The indwelling divine image moves toward fulfillment in each of us throughout our lifetimes. “Likeness” refers to our personal and unique embodiment of that inner divine image. It is our gradual realization of this gift. We all have the same objective gift, but different ways of saying yes and consenting to it. There are as many ways to manifest God as there are beings in the universe. Our personal and collective embodiments reveal aspects of the sacred through our personhood, relationships, fields of work and study, culture, economy, politics, and justice. Though we differ in likeness, the imago Dei persists and shines through all created things.

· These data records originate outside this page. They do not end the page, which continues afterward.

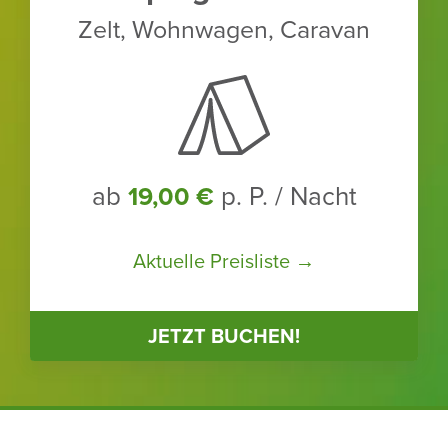
Zelt, Wohn­wagen, Caravan
ab
p. P. / Nacht
19,00 €
Aktu­elle Preis­liste →
JETZT BUCHEN!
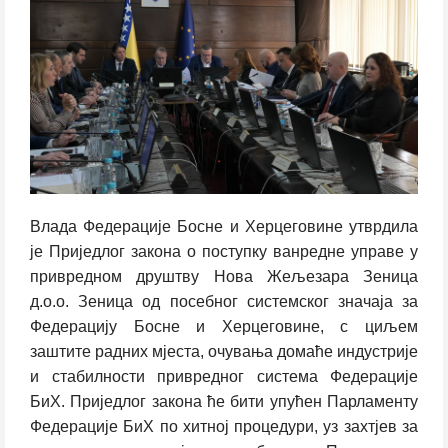
Влада Федерације Босне и Херцеговине утврдила
је Приједлог закона о поступку ванредне управе у
привредном друштву Нова Жељезара Зеница
д.о.о. Зеница од посебног системског значаја за
Федерацију Босне и Херцеговине, с циљем
заштите радних мјеста, очувања домаће индустрије
и стабилности привредног система Федерације
БиХ. Приједлог закона ће бити упућен Парламенту
Федерације БиХ по хитној процедури, уз захтјев за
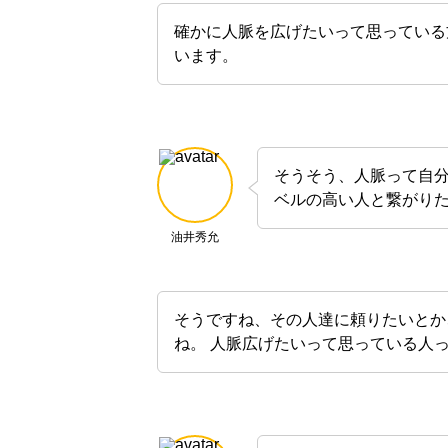
確かに人脈を広げたいって思っている
います。
そうそう、人脈って自
ベルの高い人と繋がり
油井秀允
そうですね、その人達に頼りたいとか
ね。 人脈広げたいって思っている人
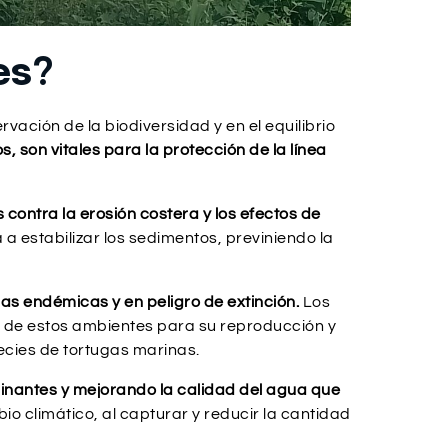
es?
ción de la biodiversidad y en el equilibrio
 son vitales para la protección de la línea
contra la erosión costera y los efectos de
a estabilizar los sedimentos, previniendo la
as endémicas y en peligro de extinción.
Los
n de estos ambientes para su reproducción y
ecies de tortugas marinas.
aminantes y mejorando la calidad del agua que
 climático, al capturar y reducir la cantidad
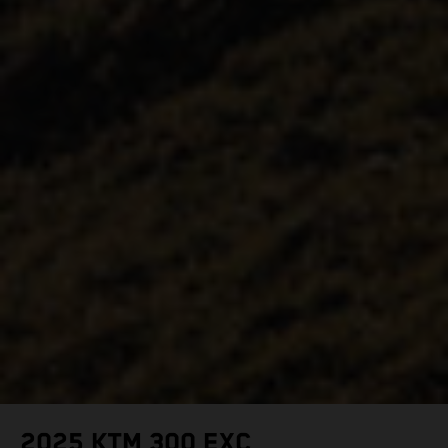
2025 KTM 300 EXC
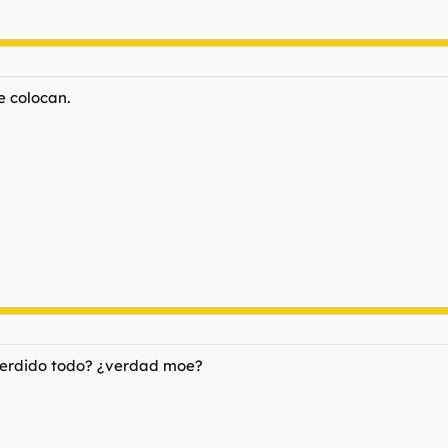
e colocan.
erdido todo? ¿verdad moe?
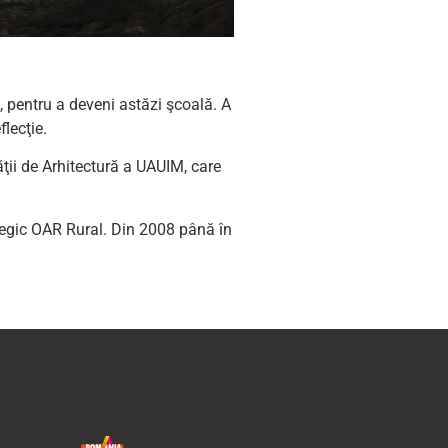
e, pentru a deveni astăzi şcoală. A
lecţie.
tăţii de Arhitectură a UAUIM, care
ategic OAR Rural. Din 2008 până în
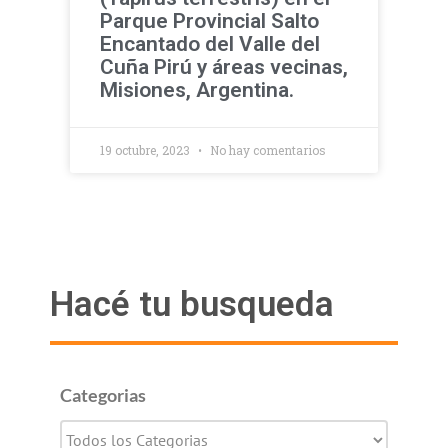
Parque Provincial Salto
Encantado del Valle del
Cuña Pirú y áreas vecinas,
Misiones, Argentina.
19 octubre, 2023
No hay comentarios
Hacé tu busqueda
Categorias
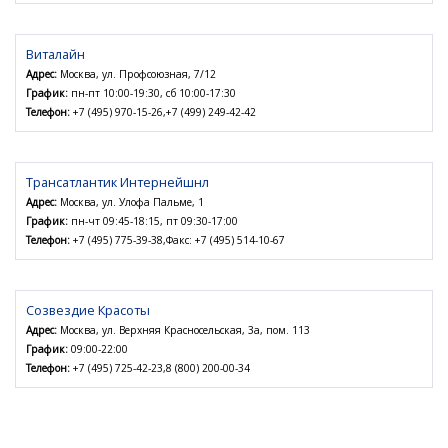
Виталайн
Адрес:
Москва, ул. Профсоюзная, 7/12
График:
пн-пт 10:00-19:30, сб 10:00-17:30
Телефон:
+7 (495) 970-15-26,+7 (499) 249-42-42
Трансатлантик Интернейшнл
Адрес:
Москва, ул. Улофа Пальме, 1
График:
пн-чт 09:45-18:15, пт 09:30-17:00
Телефон:
+7 (495) 775-39-38,Факс: +7 (495) 514-10-67
Созвездие Красоты
Адрес:
Москва, ул. Верхняя Красносельская, 3а, пом. 113
График:
09:00-22:00
Телефон:
+7 (495) 725-42-23,8 (800) 200-00-34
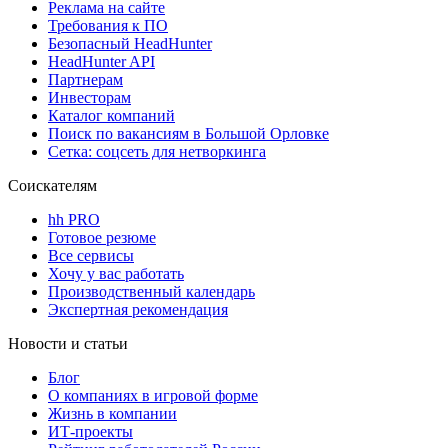
Реклама на сайте
Требования к ПО
Безопасный HeadHunter
HeadHunter API
Партнерам
Инвесторам
Каталог компаний
Поиск по вакансиям в Большой Орловке
Сетка: соцсеть для нетворкинга
Соискателям
hh PRO
Готовое резюме
Все сервисы
Хочу у вас работать
Производственный календарь
Экспертная рекомендация
Новости и статьи
Блог
О компаниях в игровой форме
Жизнь в компании
ИТ-проекты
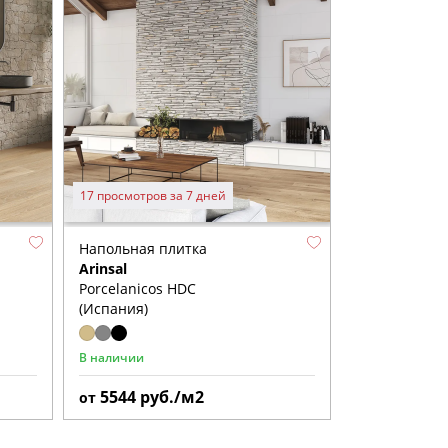
17 просмотров за 7 дней
Напольная плитка
Arinsal
Porcelanicos HDC
(Испания)
В наличии
5544
руб./м2
от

Earlier this year we explored divinization or theosis, the process of becoming our truest selves. The clear goal and direction of biblical revelation is toward a full mutual indwelling. We see the movement toward union as God walks in the garden with naked Adam and Eve and “all the array” of creation (Genesis 2:1). The theme finds its climax in the realization that “the mystery is Christ within you, your hope of glory” (Colossians 1:27). As John excitedly puts it, “You know him because he is with you and he is in you!” (John 14:17). The eternal mystery of incarnation will have finally met its mark, and “the marriage feast of the Lamb will begin” (Revelation 19:7-9). As in the beginning, so in the end. Amen. Let it be so.

Gateway to Presence:
If you want to go deeper with today’s meditation, take note of what word or phrase stands out to you. Come back to that word or phrase throughout the day, being present to its impact and invitation.

Adapted from Richard Rohr, Immortal Diamond: The Search for Our True Self (Jossey-Bass: 2013), 17, 121-122.